1
votes

hi I am a Linux programmer

I have an order that monitor process cpus usage, so I use data on /proc/[pid]/stat № 14 and 15. That values are called utime and stime.

Example [/proc/[pid]/stat]

30182 (TTTTest) R 30124 30182 30124 34845 30182 4218880 142 0 0 0 5274 0 0 0 20 0 1 0 55611251 17408000 386 18446744073709551615 4194304 4260634 140733397159392 140733397158504 4203154 0 0 0 0 0 0 0 17 2 0 0 0 0 0 6360520 6361584 33239040 140733397167447 140733397167457 140733397167457 140733397168110 0

State after 5 sec

30182 (TTTTest) R 30124 30182 30124 34845 30182 4218880 142 0 0 0 5440 0 0 0 20 0 1 0 55611251 17408000 386 18446744073709551615 4194304 4260634 140733397159392 140733397158504 4203154 0 0 0 0 0 0 0 17 2 0 0 0 0 0 6360520 6361584 33239040 140733397167447 140733397167457 140733397167457 140733397168110 0

In test environment, this file refreshed 1 ~ 2 sec, so I assume this file often updated by system at least 1 sec.

So I use this calculation

process_cpu_usage = ((utime - old_utime) + (stime - old_stime))/ period

In case of above values

33.2 = ((5440 - 5274) + (0 - 0)) / 5

But, In commercial servers environment, process run with high load (cpu and file IO), /proc/[pid]/stat file update period increasing even 20~60 sec!!

So top/htop utility can't measure correct process usage value.

Why is this phenomenon occurring??

Our system is [CentOS Linux release 7.1.1503 (Core)]

1

1 Answers

2
votes

Most (if not all) files in the /proc filesystem are special files, their content at any given moment reflect the actual OS/kernel data at that very moment, they're not files with contents periodically updated. See the /proc filesystem doc.

In particular the /proc/[pid]/stat content changes whenever the respective process state changes (for example after every scheduling event) - for processes mostly sleeping the file will appear to be "updated" at slower rates while for active/running processes at higher rates on lightly loaded systems. Check, for example, the corresponding files for a shell process which doesn't do anything and for a browser process playing some video stream.

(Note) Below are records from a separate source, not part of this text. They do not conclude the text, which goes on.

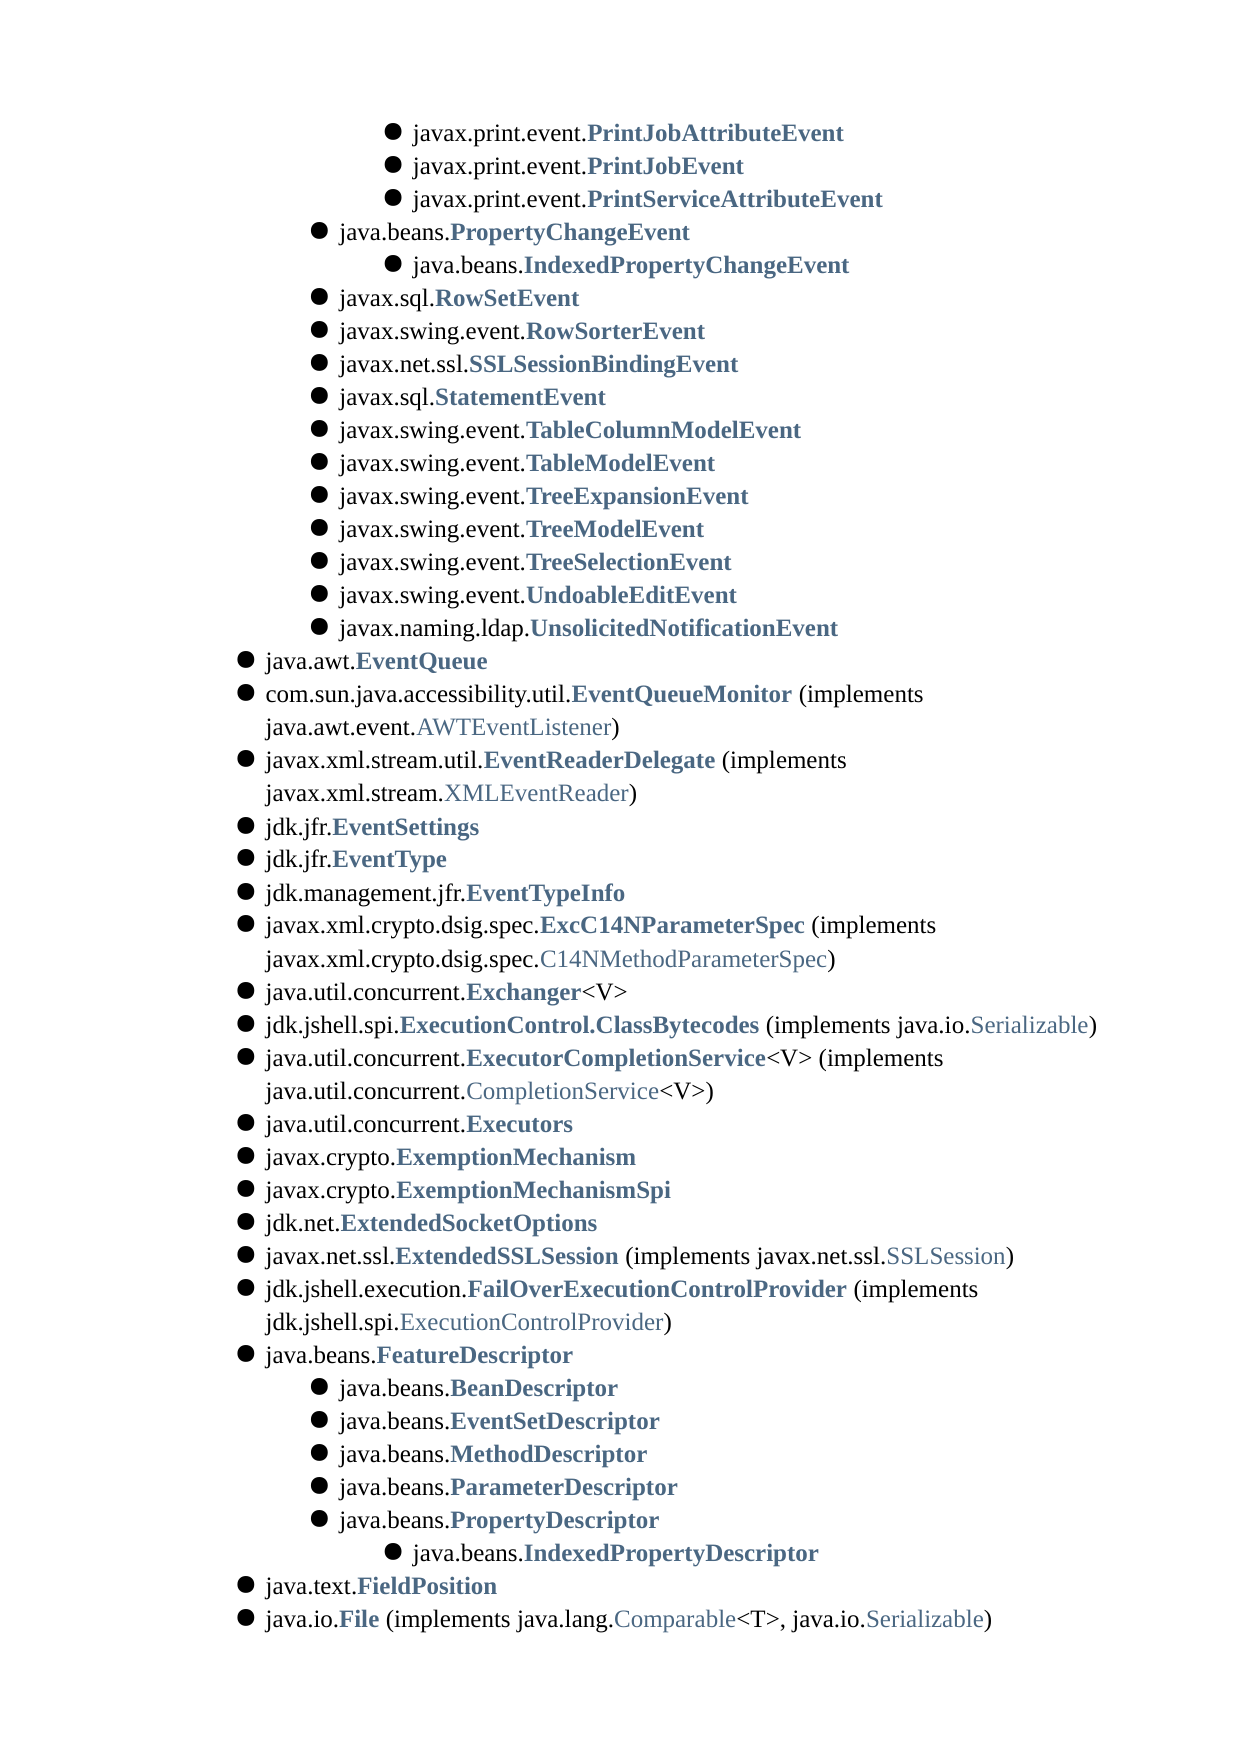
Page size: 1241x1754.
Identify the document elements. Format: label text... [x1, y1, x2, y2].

list javax.swing.event.TreeSelectionEvent [309, 547, 1122, 576]
list jdk.jfr.EventType [236, 844, 1122, 873]
list javax.swing.event.TreeModelEvent [309, 514, 1122, 543]
list java.beans.IndexedPropertyDescriptor [383, 1538, 1122, 1567]
list java.beans.MethodDescriptor [309, 1439, 1122, 1468]
list javax.sql.StatementEvent [309, 382, 1122, 411]
list java.util.concurrent.Executors [236, 1109, 1122, 1137]
list jdk.net.ExtendedSocketOptions [236, 1208, 1122, 1237]
list javax.swing.event.TreeExpansionEvent [309, 481, 1122, 510]
list java.util.concurrent.ExecutorCompletionService<V> (implements java.util.concurrent.CompletionService<V>) [236, 1043, 1122, 1104]
list java.beans.PropertyDescriptor [309, 1505, 1122, 1534]
list javax.print.event.PrintJobAttributeEvent [383, 118, 1122, 147]
list jdk.management.jfr.EventTypeInfo [236, 878, 1122, 906]
list java.beans.PropertyChangeEvent [309, 217, 1122, 246]
list java.util.concurrent.Exchanger<V> [236, 977, 1122, 1005]
list javax.naming.ldap.UnsolicitedNotificationEvent [309, 613, 1122, 642]
list java.text.FieldPosition [236, 1571, 1122, 1600]
list java.beans.EventSetDescriptor [309, 1406, 1122, 1435]
list javax.xml.stream.util.EventReaderDelegate (implements javax.xml.stream.XMLEventReader) [236, 746, 1122, 807]
list javax.swing.event.TableModelEvent [309, 448, 1122, 477]
list javax.swing.event.RowSorterEvent [309, 316, 1122, 345]
list javax.xml.crypto.dsig.spec.ExcC14NParameterSpec (implements javax.xml.crypto.dsig.spec.C14NMethodParameterSpec) [236, 911, 1122, 972]
list javax.swing.event.TableColumnModelEvent [309, 415, 1122, 444]
list javax.crypto.ExemptionMechanism [236, 1142, 1122, 1171]
list javax.sql.RowSetEvent [309, 283, 1122, 312]
list jdk.jshell.spi.ExecutionControl.ClassBytecodes (implements java.io.Serializable) [236, 1010, 1122, 1038]
list javax.crypto.ExemptionMechanismSpi [236, 1175, 1122, 1203]
list java.beans.FeatureDescriptor [236, 1340, 1122, 1369]
list javax.net.ssl.SSLSessionBindingEvent [309, 349, 1122, 378]
list java.beans.BeanDescriptor [309, 1373, 1122, 1402]
list javax.net.ssl.ExtendedSSLSession (implements javax.net.ssl.SSLSession) [236, 1241, 1122, 1269]
list java.beans.IndexedPropertyChangeEvent [383, 250, 1122, 279]
list javax.print.event.PrintServiceAttributeEvent [383, 184, 1122, 213]
list java.beans.ParameterDescriptor [309, 1472, 1122, 1501]
list java.io.File (implements java.lang.Comparable<T>, java.io.Serializable) [236, 1604, 1122, 1633]
list jdk.jshell.execution.FailOverExecutionControlProvider (implements jdk.jshell.spi.ExecutionControlProvider) [236, 1274, 1122, 1336]
list jdk.jfr.EventSettings [236, 812, 1122, 840]
list java.awt.EventQueue [236, 646, 1122, 675]
list javax.print.event.PrintJobEvent [383, 151, 1122, 180]
list javax.swing.event.UndoableEditEvent [309, 580, 1122, 609]
list com.sun.java.accessibility.util.EventQueueMonitor (implements java.awt.event.AWTEventListener) [236, 679, 1122, 741]
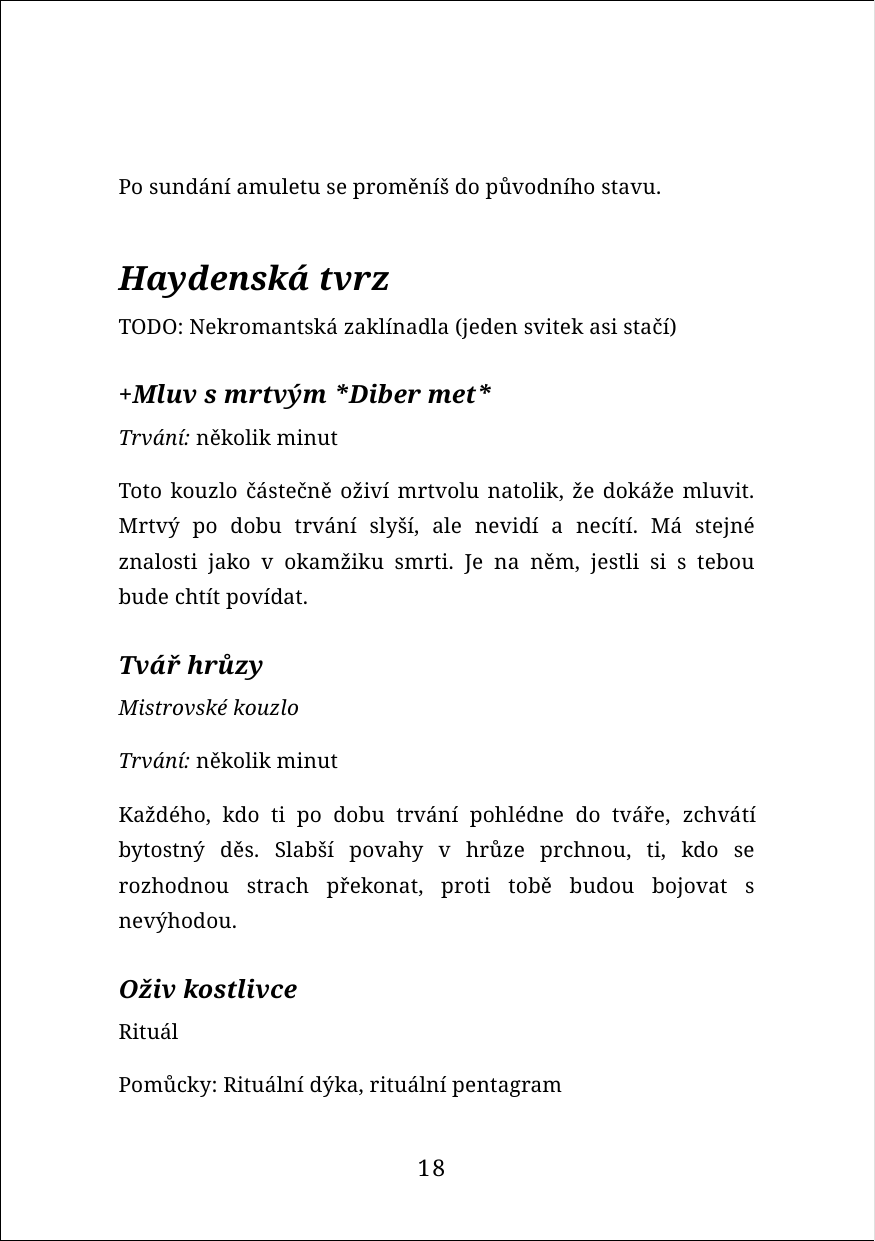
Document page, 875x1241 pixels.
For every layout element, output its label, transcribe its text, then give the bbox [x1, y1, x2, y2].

text Po sundání amuletu se proměníš do původního stavu. [118, 172, 756, 200]
text Pomůcky: Rituální dýka, rituální pentagram [118, 1070, 756, 1099]
subtitle +Mluv s mrtvým *Diber met* [118, 377, 756, 411]
text Trvání: několik minut [118, 423, 756, 451]
text Mistrovské kouzlo [118, 693, 756, 722]
subtitle Oživ kostlivce [118, 971, 756, 1005]
text Toto kouzlo částečně oživí mrtvolu natolik, že dokáže mluvit. Mrtvý po dobu trvání slyší, ale nevidí a necítí. Má stejné znalosti jako v okamžiku smrti. Je na něm, jestli si s tebou bude chtít povídat. [118, 476, 756, 611]
text Každého, kdo ti po dobu trvání pohlédne do tváře, zchvátí bytostný děs. Slabší povahy v hrůze prchnou, ti, kdo se rozhodnou strach překonat, proti tobě budou bojovat s nevýhodou. [118, 800, 756, 935]
subtitle Tvář hrůzy [118, 647, 756, 681]
text TODO: Nekromantská zaklínadla (jeden svitek asi stačí) [118, 312, 756, 340]
text Trvání: několik minut [118, 746, 756, 775]
subtitle Haydenská tvrz [118, 254, 756, 300]
text Rituál [118, 1017, 756, 1046]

On heavily loaded systems with many processes in the ready state (like the one mentioned in this Q&A, for example) there can be scheduling delays making the file content "updates" appear less often despite the processes being ready/active. Such conditions seem to be more often encountered in commercial/enterprise environments (debatable, I agree).